:: EXERCISE OBJECTIVE ::
Copy out each line of the entries below that contains the word "series".

== DATA SECTION ==

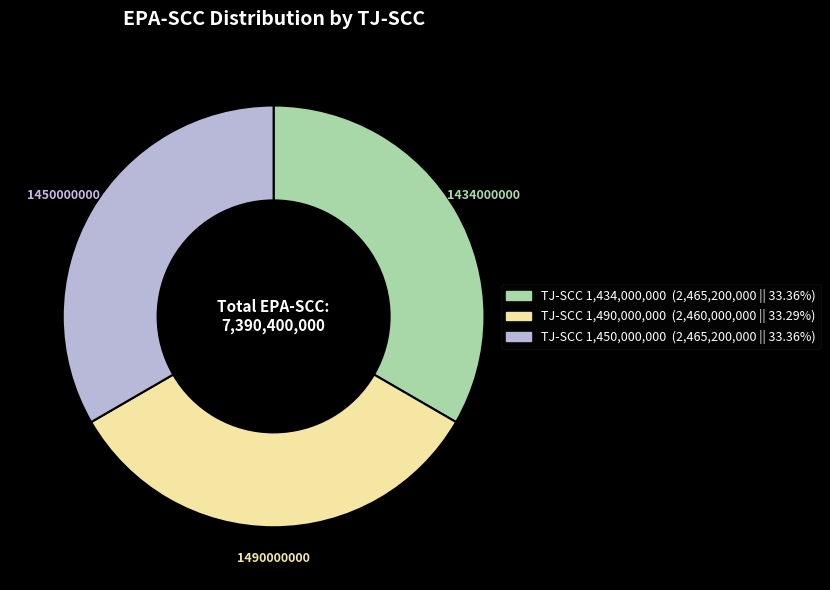

Is TJ-SCC 1,434,000,000 (2,465,200,000 || 33.36%) the majority of the pie?

No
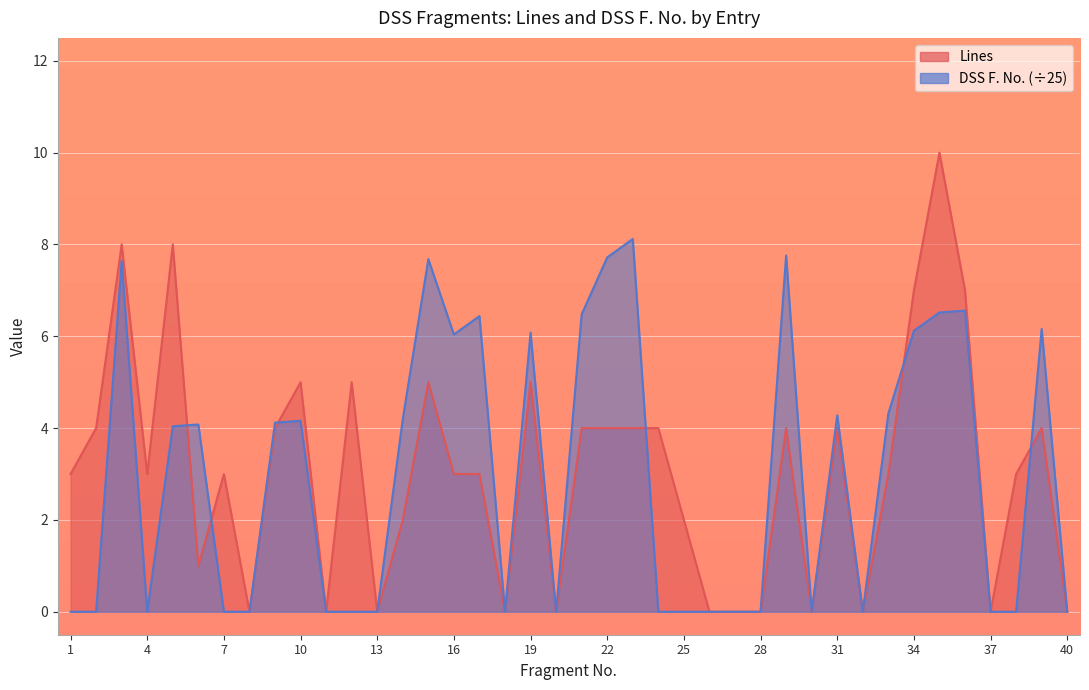

Rank the series by their maximum value, from lowest to highest.

DSS F. No., Lines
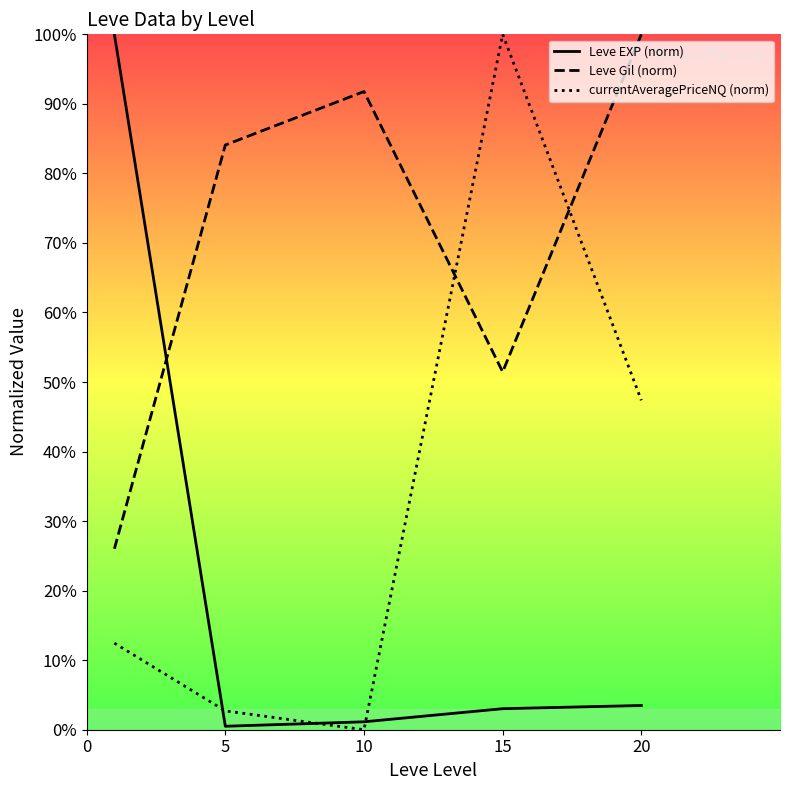

List the series in order of their overall mean, lowest first.

Leve EXP (norm), currentAveragePriceNQ (norm), Leve Gil (norm)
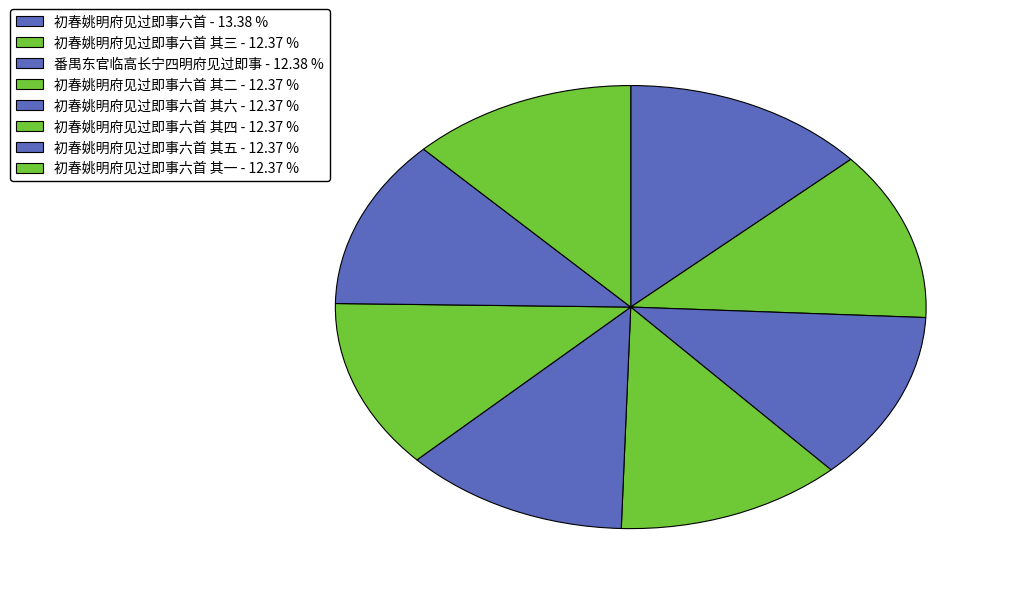

What is the smallest slice in the pie chart?

初春姚明府见过即事六首 其一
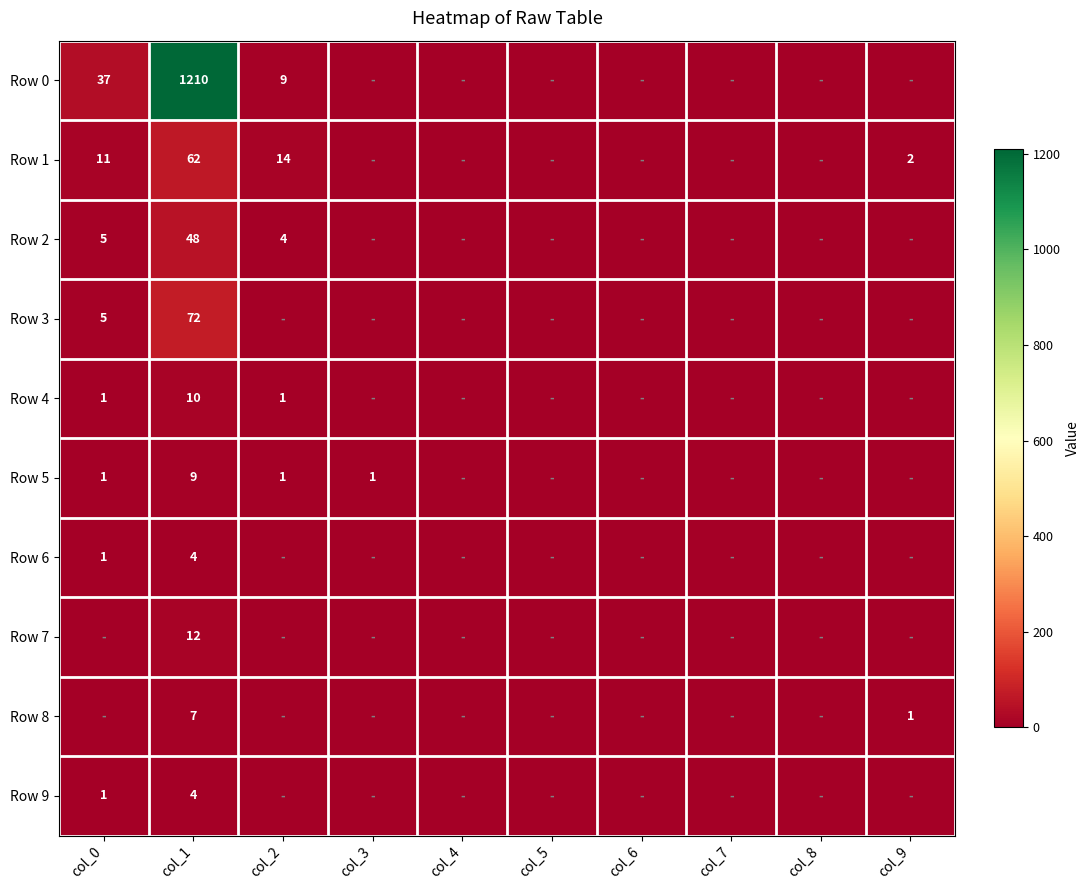

The value of Row 0 at col_1 is 1581. True or false?

False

===

:: RESPONSE TO THIS EXERCISE ::
Rank the series by their maximum value, from lowest to highest.
List the series in order of their overall mean, lowest first.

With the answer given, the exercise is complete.